In a September 2011 New York Times profile of Michael Vickers, who had been a top CIA officer planning US arms flow and covert logistics to the Afghan mujahideen, Haqqani was bluntly acknowledged as initially a CIA asset:
During the Reagan administration, Mr. Vickers funneled weapons to, among others, Gulbuddin Hekmatyar and Jalaluddin Haqqani, both now morphed into Afghan insurgent leaders who are fighting the United States.
“Yes, most of my colleagues from those days are now on the dark side,” Mr.

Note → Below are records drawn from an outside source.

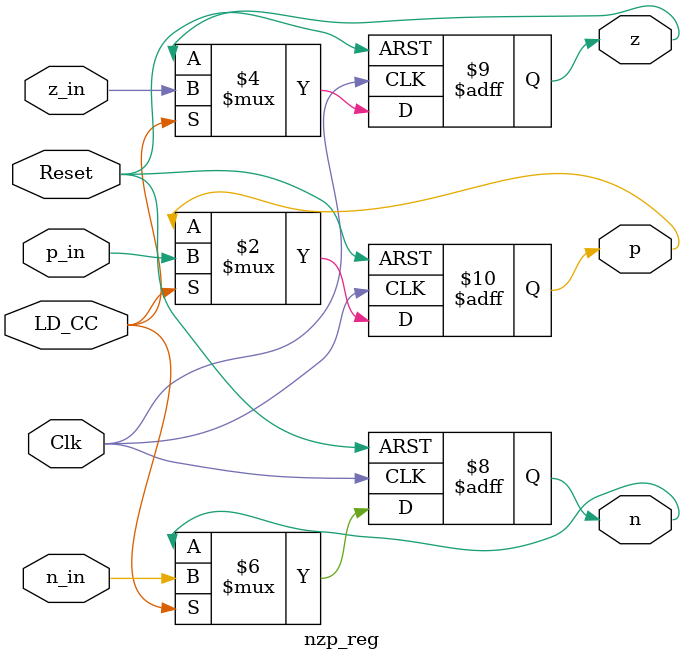
<source format=sv>
module nzp_reg
(
	input logic Clk, Reset, LD_CC,
	input logic n_in, z_in, p_in,
	output logic n, z, p
);

//asynchronous reset
always_ff @ (posedge Clk or posedge Reset)
	begin
		if (Reset) begin
			n <= 0; z <= 0; p <= 0;
		end
		else begin
			if (LD_CC) begin
				n <= n_in; z <= z_in; p <= p_in;
			end
		end
	end


endmodule

</source>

Vickers acknowledged in a recent interview in his antiseptic office. “We were well aware that they weren’t the ideal allies.” Nonetheless, he said, “You make a deal with the devil to defeat another devil.”
The group went on to become “by far the most lethal group, not just inside Afghanistan, but in South Asia in general,” in the words of Ahmad Majidyar, a fellow at the Middle East Institute and an expert on Afghanistan-Pakistan security issues, who further described, “The group is more like a criminal mafia group rather than an insurgent group.”
Though belatedly listed by the United States as a terror organization in 2012, we wonder if any current or retired CIA officers will have a brief moment of fond memories reminiscing back to the days of training Haqqani’s men during the 1980’s.